Bergen made play of the fact that this required her to embark on a process of "distilling" or finding out "what her Honour intended".
Now that the subject has been raised, it's worth mentioning that the Supreme Court has been a little kinder towards its own judges when they make typographical errors - e.g. ABC v Reading [2004] NSWCA 411 at [25].
The most famous example is the statement by Mahoney JA in King and Mergen Holdings Pty Ltd v McKenzie (1991) 24 NSWLR 305 at 309 that a defendant seeking to establish a defence of unlikelihood of harm under s.13 of the (now repealed) Defamation Act had to negative:
"that there be 'harm' at all."
Beazley JA explained in Jones v Sutton (2004) 61 NSWLR 614 at [23] that Mahoney JA had merely overemphasized the point or, perhaps, omitted to use the word "likely":
"In that passage his Honour was not dealing with the test to be applied for the purposes of s.13 but rather with the extent of the proof required to establish the defence. He pointed out that a defendant bore a significant burden in seeking to do so, in that it was not only great or substantial harm that had to be negatived. It is possible, that in stating that the defendant had to negative "that there be 'harm' at all" his Honour overemphasised the point. It is more likely, however, as submitted by the appellant, that what his Honour meant was that what had to be negatived was that there was 'likely to be harm at all'. His Honour's omission to insert the word "likely" is not an omission of any moment."
Nothing so forgiving came Judge Gibson's way.
More recently, in Al-Shennag v Statewide Roads [2010] NSWSC 1412, Simpson J explained away much of the controversy about the qualified privilege defence arising from statements made by the Court of Appeal in general, and Ipp JA inparticular, in Bennette v Cohen [2009] NSWCA 60 at [19].
Simpson J noted kindly that Ipp had made a "typographical" error when he said that there needed to be a "significant" connection between the defamatory material and the protected occasion, saying that what the Ippster had meant to say was "sufficient", not "significant".
Her Honour set out Ipp's "typo", followed by her own explanation, as follows:
[21] "The second statement of principle relied upon by Mr Al-Shennag is derived from the judgment of Ipp JA at [19], where his Honour said:
'Closely allied to the requirement that the occasion must not be used for a purpose foreign to the interest that protects the making of the statement, is the requirement that there be a significant connection between the defamatory material and the privileged occasion: Bashford at [191]–[196], (434–436); Aktas v Westpac Banking Corporation Ltd [2009] NSWCA 9 at [73] per McClellan CJ at CL.'
[22] The reference to a requirement for a 'significant connection' between the defamatory material and the privileged occasion appears to be a typographical error. The term consistently used in reference to the relevance requirement in the authorities, including Bashford at [7], [27], [167], [193] and [197] and Aktas at [41], [72] and [76], is to a requirement for a "sufficient connection" or that the communication be 'sufficiently relevant' or 'sufficiently germane' to the subject matter of the privileged occasion."

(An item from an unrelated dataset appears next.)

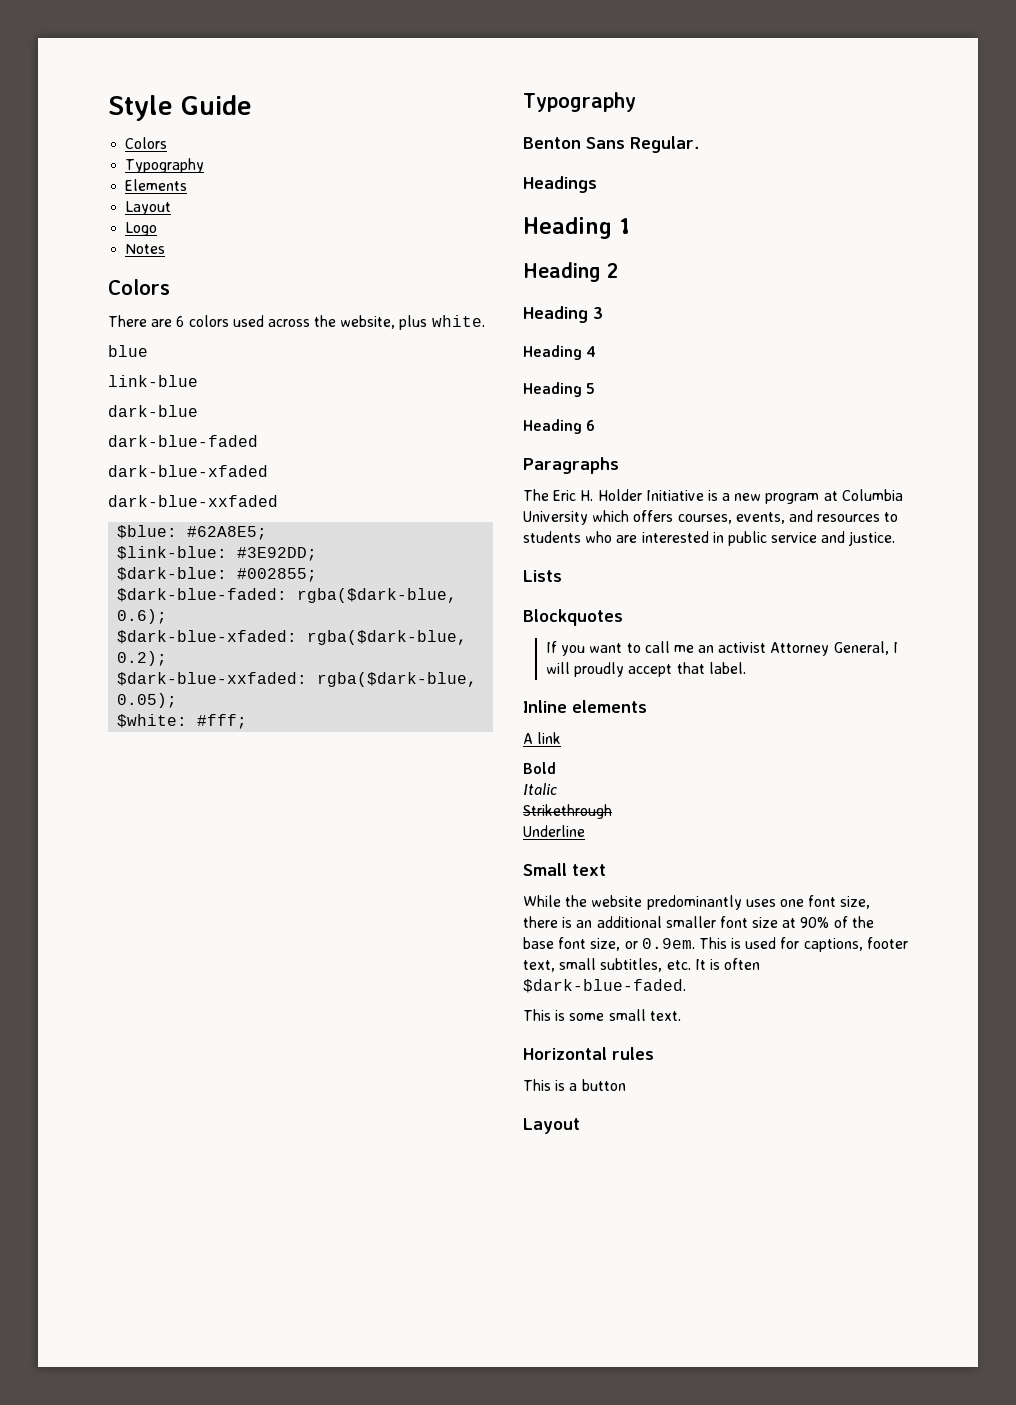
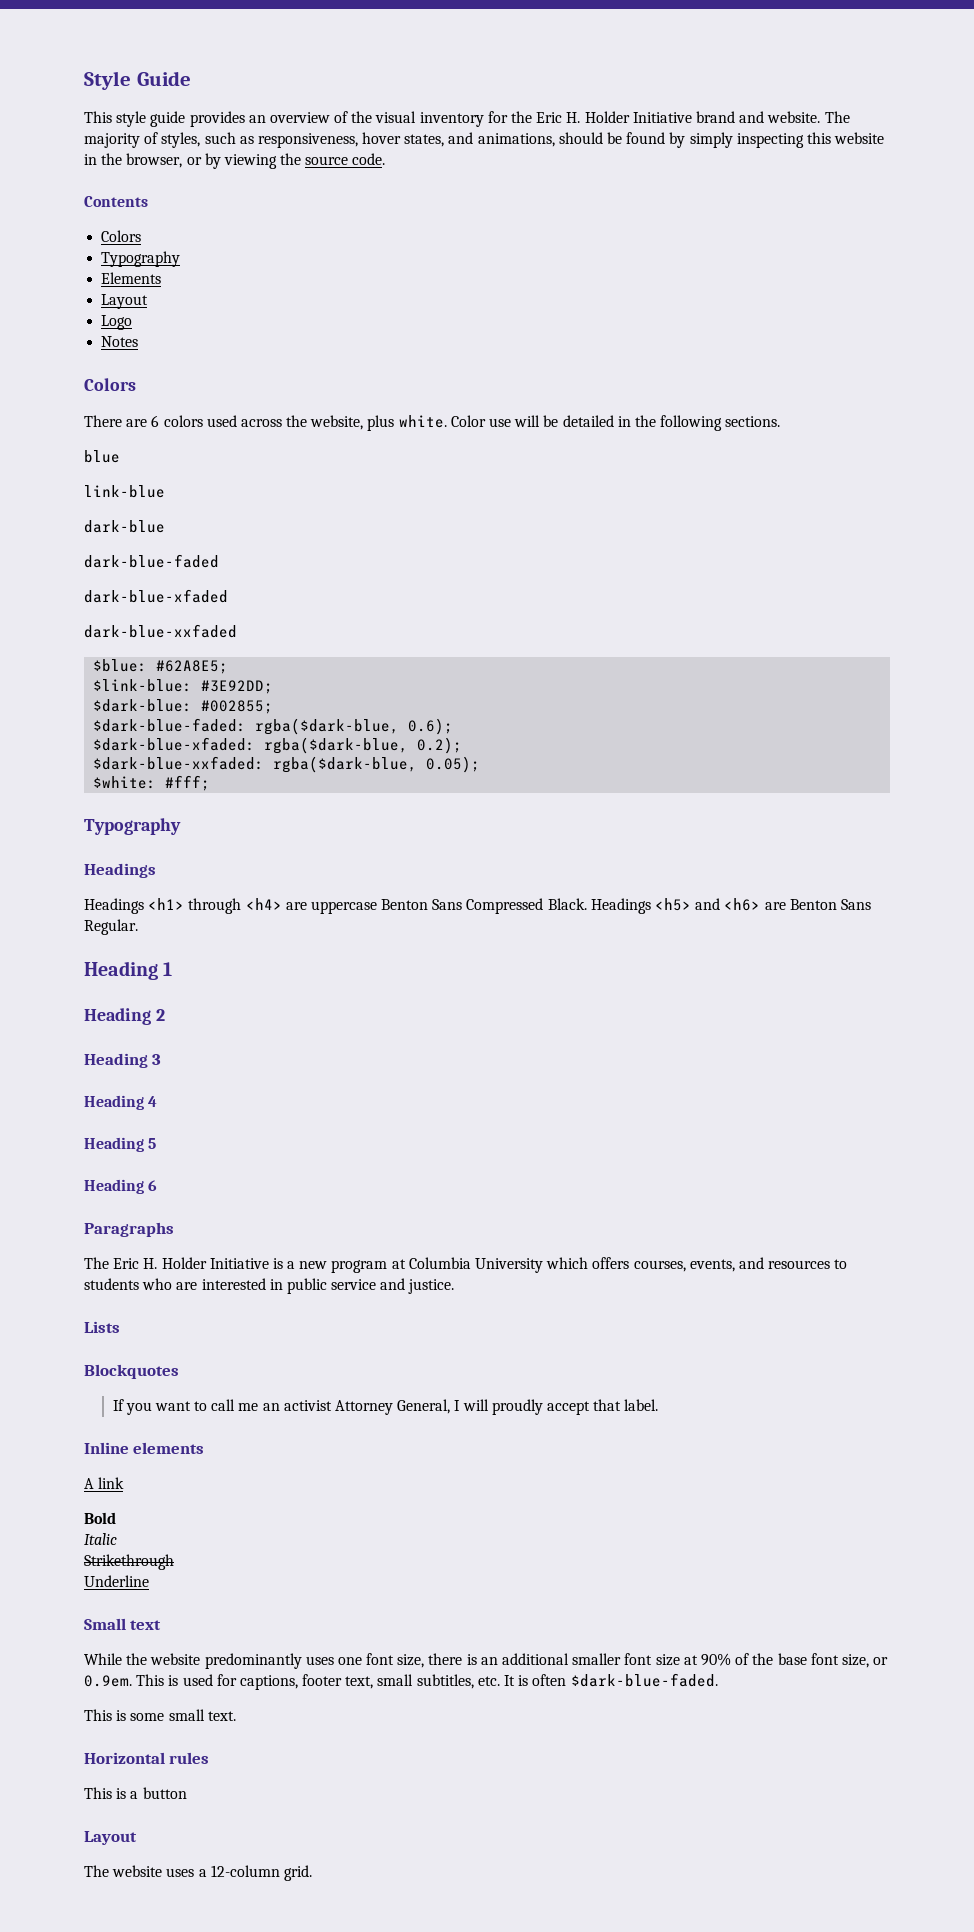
(252, 105) none -> [84,111,850,127] [84,132,885,148] [84,153,386,169] [84,196,148,207] // This style guide provides an overview of the visual inventory for the Eric H. Holder Initiative brand and website. The majority of styles, such as responsiveness, hover states, and animations, should be found by simply inspecting this website in the browser, or by viewing the source code. // Contents
(485, 321) none -> [450,415,781,431] Color use will be detailed in the following sections.
(636, 102) none -> [84,863,156,878] [84,898,786,914] Headings // Headings <h1> through <h4> are uppercase Benton Sans Compressed Black. Headings <h5> and <h6> are
[523,176,597,193] // Headings -> (138, 927) none
(580, 1126) none -> [84,1865,312,1881] // The website uses a 12-column grid.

It will be interesting to see if this explanation carries weight when the High Court hears the appeals in Papaconstuntinos v Holmes a Court [2009] NSWSC 903 - see [2011] HCA transcript 235 (September 2, 2011) and Harbour Radio Pty Ltd v Keysar Trad [2011] HCA transcript 234 (September 2, 2011).

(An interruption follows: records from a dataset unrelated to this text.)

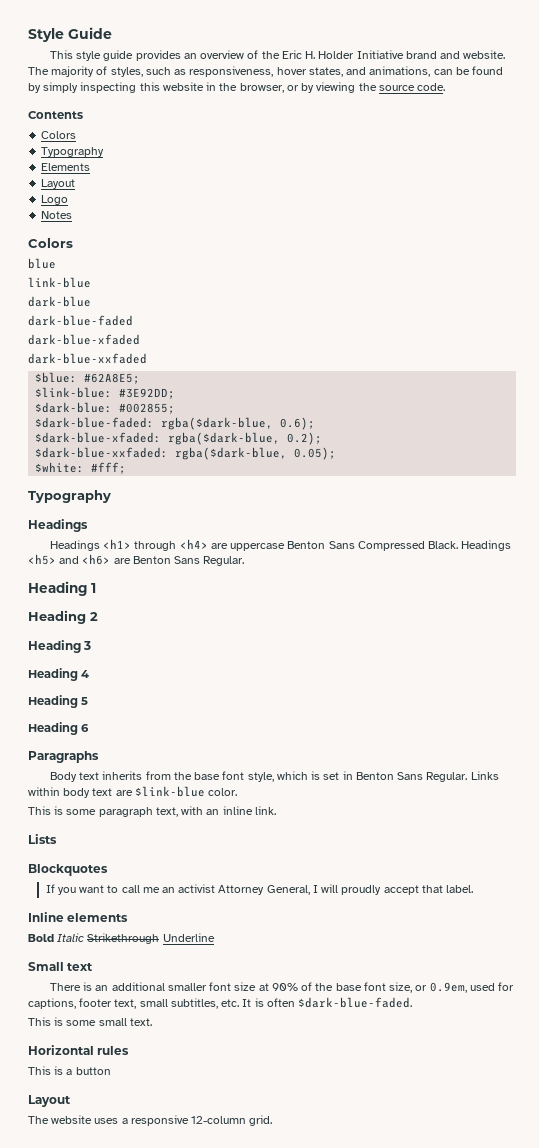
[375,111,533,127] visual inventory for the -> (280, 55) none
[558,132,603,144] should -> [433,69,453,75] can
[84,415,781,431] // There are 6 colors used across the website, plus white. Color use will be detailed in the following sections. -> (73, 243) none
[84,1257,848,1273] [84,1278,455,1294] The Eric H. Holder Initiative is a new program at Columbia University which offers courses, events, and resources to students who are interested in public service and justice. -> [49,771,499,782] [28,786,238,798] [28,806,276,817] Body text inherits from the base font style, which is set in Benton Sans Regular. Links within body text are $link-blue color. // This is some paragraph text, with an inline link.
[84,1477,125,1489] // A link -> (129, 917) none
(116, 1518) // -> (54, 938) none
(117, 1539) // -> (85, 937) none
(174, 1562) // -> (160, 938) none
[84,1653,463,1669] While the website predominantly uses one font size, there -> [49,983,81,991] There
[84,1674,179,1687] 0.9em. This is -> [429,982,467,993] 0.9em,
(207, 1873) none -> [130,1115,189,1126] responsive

These appeals will deal with the "controversy" of the Court of Appeal interpretations of Bashford v Information Australia (Newsletters) Pty Ltd [2004] HCA 5; (2004) 218 CLR 366 in Bennette v Cohen.
"Controversy" is the adjective of choice by Rothman J in Cantwell v Sinclair [2011] NSWSC 1244 at [112] - "a series of cases in which qualified privilege has been a matter of controversy".